A big part of keeping motivated and working out is making sure to avoid a plateau.  A plateau in you workout is when you even off and don't continue to see positive results, whether in weight loss or increase in muscle size and strength. So how do we avoid a plateau.  The main thing here is to make sure you are changing your routines up.  You should also have a plan when it comes to your workout.  What are your goals?  What time frame are you working with in order to reach those goals?  Who is going to keep you motivated?  If you are not sure how to go about how to make up a plan then you need to ask someone in the fitness industry that can help. Training phases called macrocycles that last about 2-7 weeks in general( sometimes a month) are a good approach to devising a plan. Each macrocycle will be made up of microcycles which are one week long.  The structure of any fitness or athletic program should follow this to some degree.  Recovery cycles should be used in between each macrocycle to let the body recover from the adaptations that occurred during the training.  The structure of the phase is based on objectives, the level of fitness, goals, schedule, ect and can vary from client to client. Throughout these phases there can be many variables or stimuli that you can change to make sure your muscles are staying confused and you are reaching your goals.  Some examples would be your recovery times between sets.  Generally if you are looking for muscular endurance you should stick with high repetitions of 12-20 reps with shorter rest periods between sets.  If you are looking to build muscle strength or hypertrophy, you should be focusing on 6-10 reps with slightly longer rest periods. Around your 10th rep, you should be failing or your rep should be very difficult.  If it is not, you need to increase you weight until it is.  KEY POINT:  always proper form before you go up in weight!  If you are looking to develop power and strength, you should have your reps from around 4-6 and failing on your reps. Some other training variables you can use besides changing your weight and rest periods are tempo, time under tension, rest days, recovery strategies, training volume, and nutrition. 

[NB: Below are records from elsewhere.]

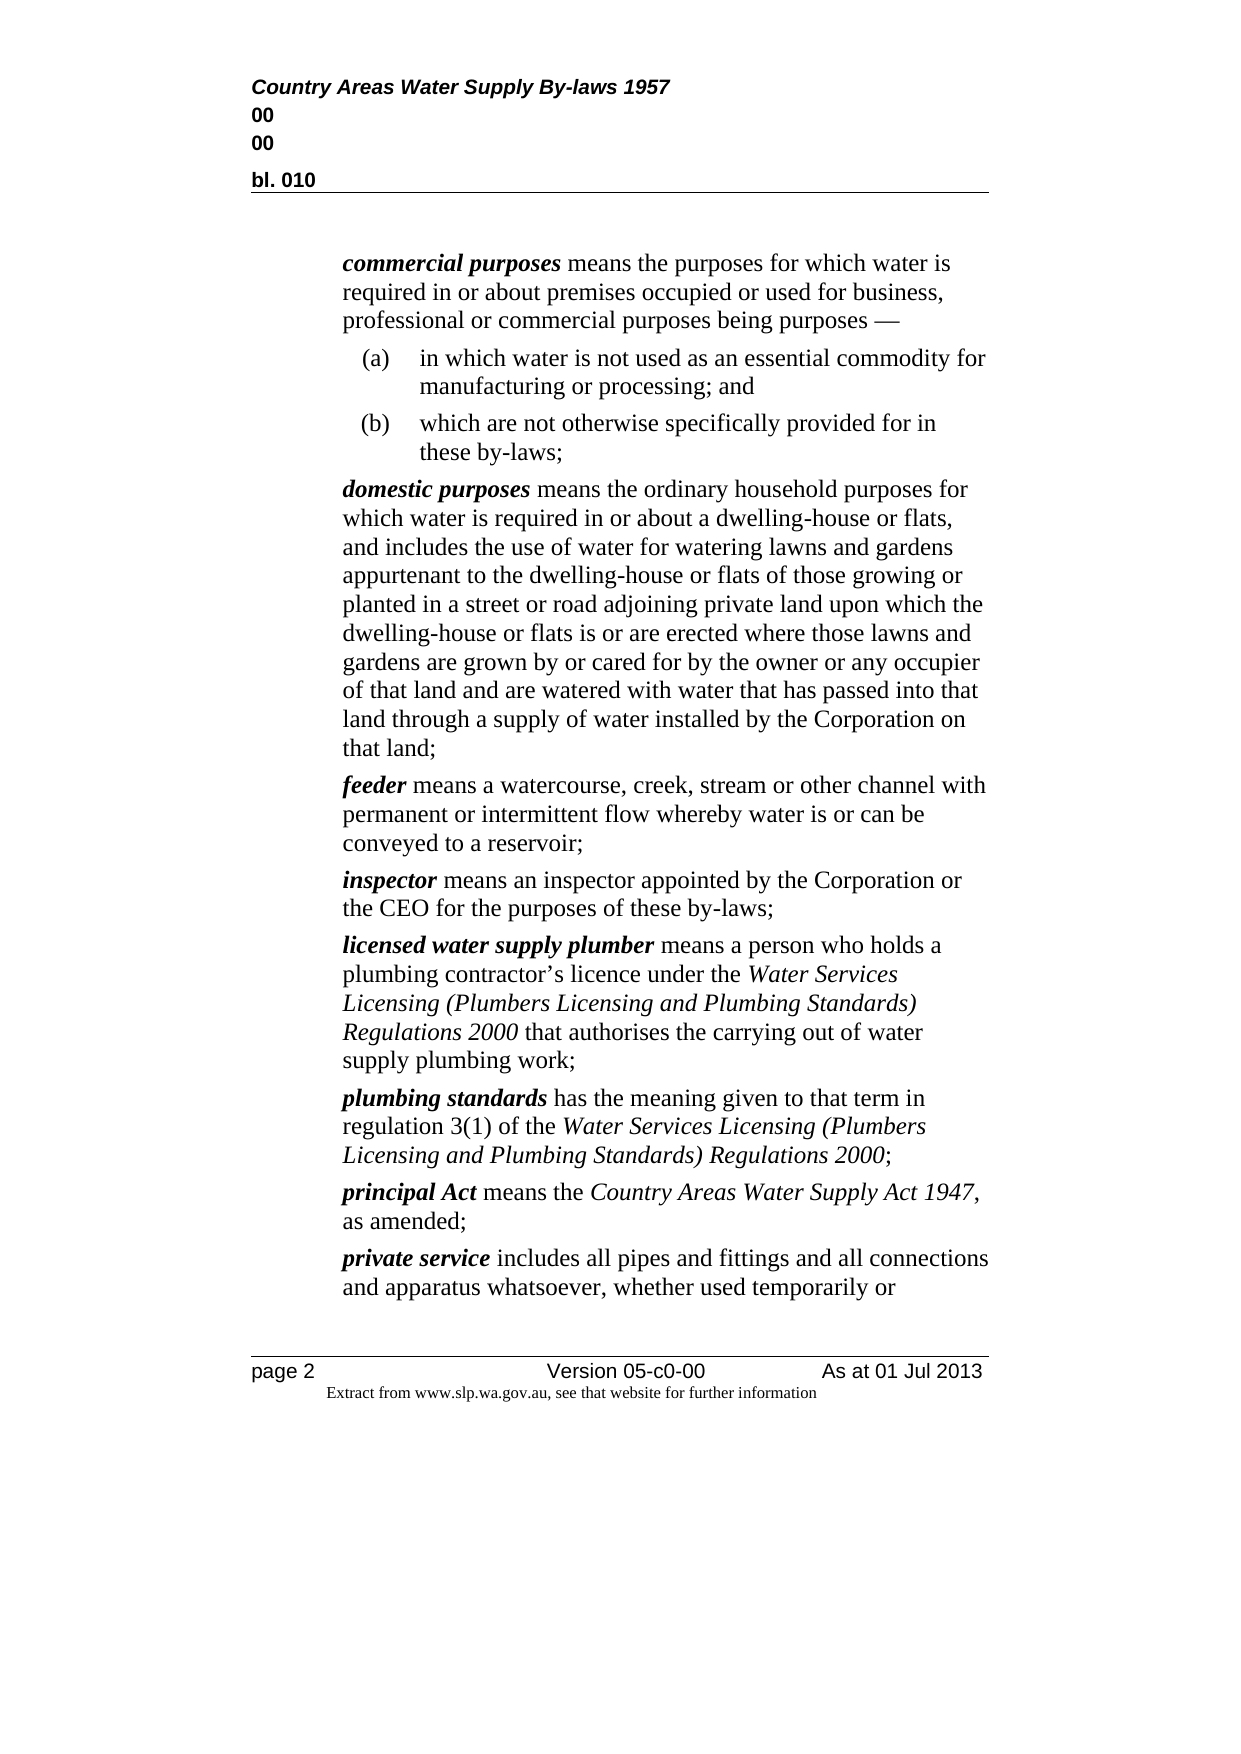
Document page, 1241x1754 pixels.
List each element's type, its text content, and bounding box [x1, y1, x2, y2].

text commercial purposes means the purposes for which water is required in or about premises occupied or used for business, professional or commercial purposes being purposes — [251, 248, 989, 334]
text feeder means a watercourse, creek, stream or other channel with permanent or intermittent flow whereby water is or can be conveyed to a reservoir; [251, 770, 989, 856]
text plumbing standards has the meaning given to that term in regulation 3(1) of the Water Services Licensing (Plumbers Licensing and Plumbing Standards) Regulations 2000; [251, 1083, 989, 1169]
text principal Act means the Country Areas Water Supply Act 1947, as amended; [251, 1177, 989, 1235]
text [251, 1243, 989, 1301]
text domestic purposes means the ordinary household purposes for which water is required in or about a dwelling-house or flats, and includes the use of water for watering lawns and gardens appurtenant to the dwelling-house or flats of those growing or planted in a street or road adjoining private land upon which the dwelling-house or flats is or are erected where those lawns and gardens are grown by or cared for by the owner or any occupier of that land and are watered with water that has passed into that land through a supply of water installed by the Corporation on that land; [251, 474, 989, 762]
text (a) in which water is not used as an essential commodity for manufacturing or processing; and [251, 343, 989, 400]
text licensed water supply plumber means a person who holds a plumbing contractor’s licence under the Water Services Licensing (Plumbers Licensing and Plumbing Standards) Regulations 2000 that authorises the carrying out of water supply plumbing work; [251, 931, 989, 1074]
text (b) which are not otherwise specifically provided for in these by-laws; [251, 408, 989, 466]
text inspector means an inspector appointed by the Corporation or the CEO for the purposes of these by-laws; [251, 865, 989, 922]
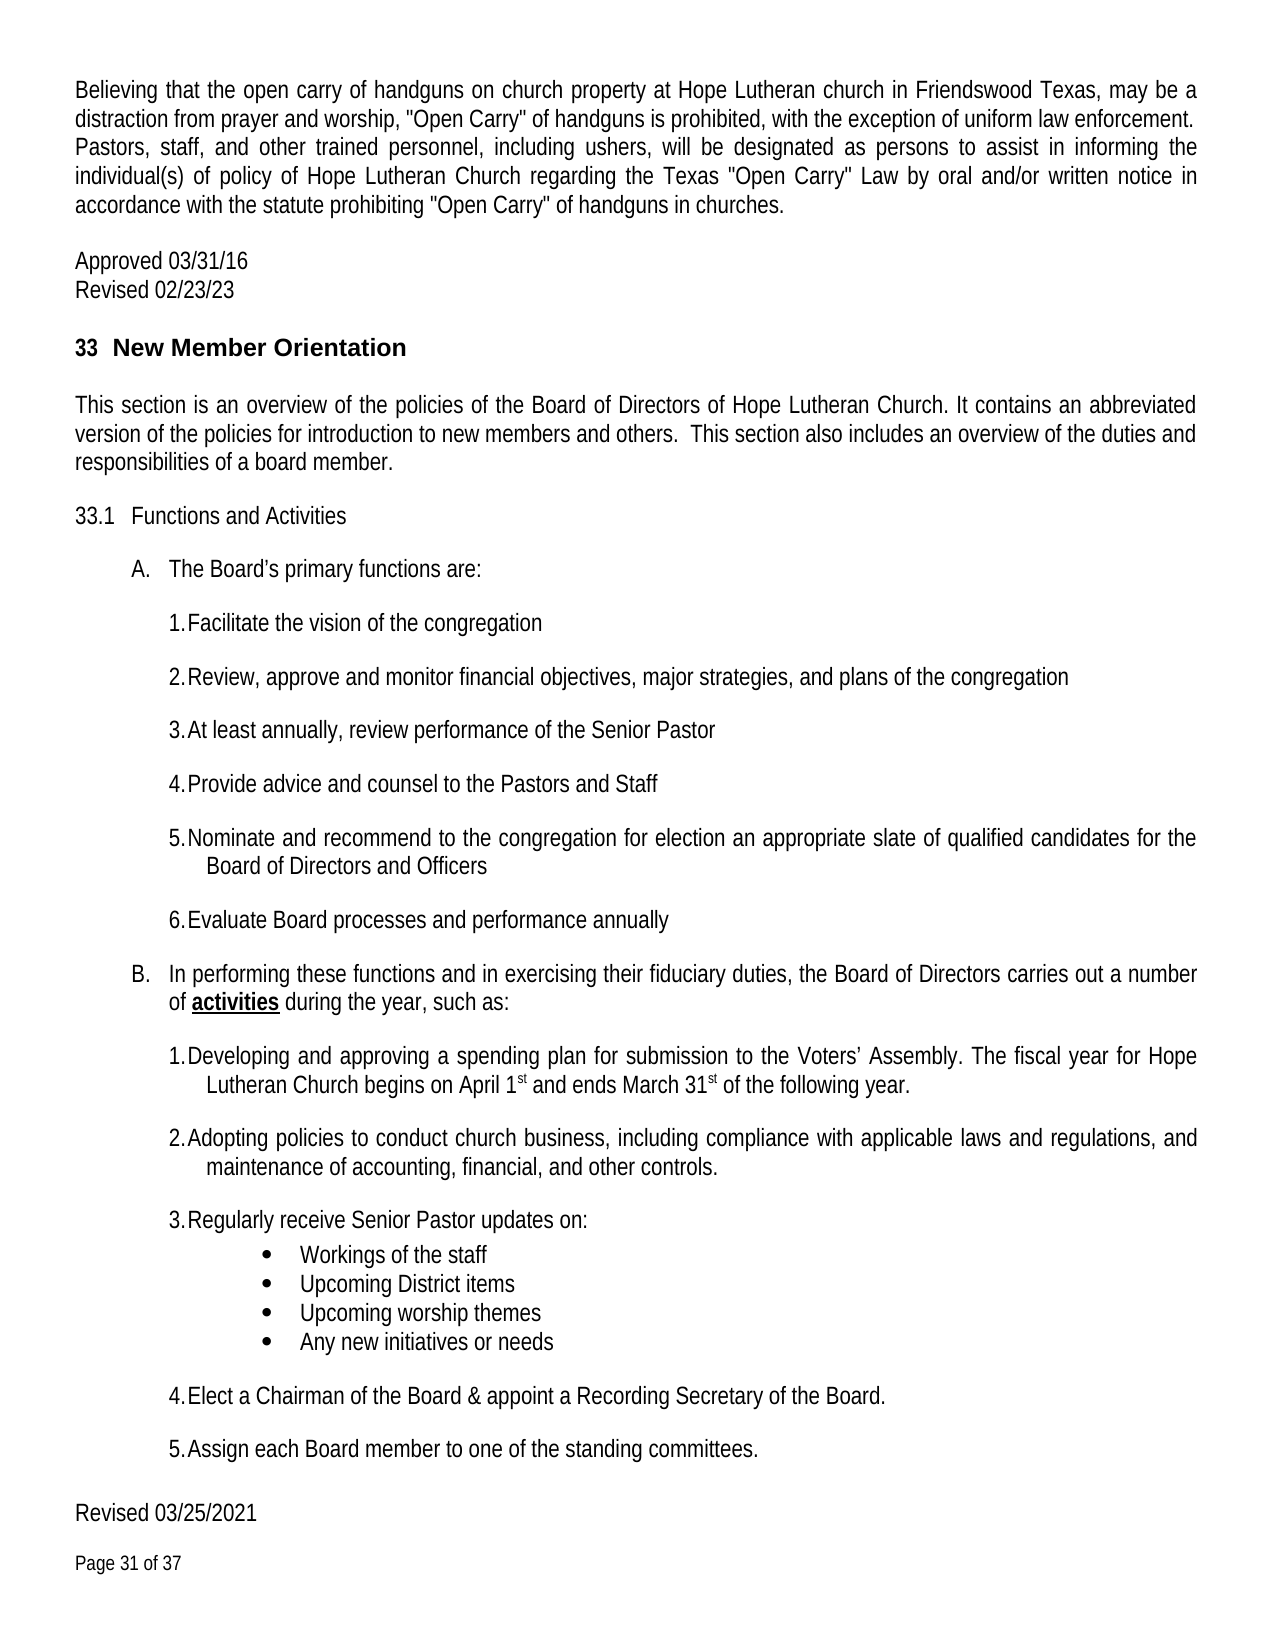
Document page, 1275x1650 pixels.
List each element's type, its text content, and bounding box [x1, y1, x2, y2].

list Upcoming worship themes [262, 1298, 1200, 1327]
subtitle Functions and Activities [75, 501, 1200, 529]
text This section is an overview of the policies of the Board of Directors of Hope Lutheran Church. It contains an abbreviated version of the policies for introduction to new members and others. This section also includes an overview of the duties and responsibilities of a board member. [75, 390, 1200, 476]
subtitle Developing and approving a spending plan for submission to the Voters’ Assembly. The fiscal year for Hope Lutheran Church begins on April 1st and ends March 31st of the following year. [169, 1041, 1200, 1098]
list Upcoming District items [262, 1269, 1200, 1298]
subtitle Regularly receive Senior Pastor updates on: [169, 1206, 1200, 1234]
subtitle Facilitate the vision of the congregation [169, 608, 1200, 637]
subtitle New Member Orientation [75, 332, 1200, 361]
text Revised 03/25/2021 [75, 1498, 1200, 1527]
text Approved 03/31/16 [75, 247, 1193, 275]
text Revised 02/23/23 [75, 275, 1193, 304]
subtitle The Board’s primary functions are: [131, 554, 1200, 583]
subtitle In performing these functions and in exercising their fiduciary duties, the Board of Directors carries out a number of activities during the year, such as: [131, 959, 1200, 1016]
list Workings of the staff [262, 1240, 1200, 1269]
text Believing that the open carry of handguns on church property at Hope Lutheran church in Friendswood Texas, may be a distraction from prayer and worship, "Open Carry" of handguns is prohibited, with the exception of uniform law enforcement. [75, 75, 1200, 132]
subtitle Elect a Chairman of the Board & appoint a Recording Secretary of the Board. [169, 1381, 1200, 1409]
subtitle Evaluate Board processes and performance annually [169, 905, 1200, 934]
subtitle Assign each Board member to one of the standing committees. [169, 1434, 1200, 1463]
subtitle Provide advice and counsel to the Pastors and Staff [169, 769, 1200, 798]
subtitle At least annually, review performance of the Senior Pastor [169, 715, 1200, 744]
list Any new initiatives or needs [262, 1327, 1200, 1356]
subtitle Nominate and recommend to the congregation for election an appropriate slate of qualified candidates for the Board of Directors and Officers [169, 823, 1200, 880]
subtitle Adopting policies to conduct church business, including compliance with applicable laws and regulations, and maintenance of accounting, financial, and other controls. [169, 1123, 1200, 1181]
text Pastors, staff, and other trained personnel, including ushers, will be designated as persons to assist in informing the individual(s) of policy of Hope Lutheran Church regarding the Texas "Open Carry" Law by oral and/or written notice in accordance with the statute prohibiting "Open Carry" of handguns in churches. [75, 132, 1200, 218]
subtitle Review, approve and monitor financial objectives, major strategies, and plans of the congregation [169, 662, 1200, 690]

There are several ways to go about changing up your routines and making sure that you are maximizing the specificity of adaptation in order to avoid your exercise plateaus.  Training is an experiment so make sure you have a journal and log to know exactly what you did, how you did it, and what the result was.  Don't be afraid to ask an expert.  Just b/c you have been working out for a long time does not necessarily mean you have all the answers.  Check your EGO and you will surprised on what others may be able to teach you and what has worked for them.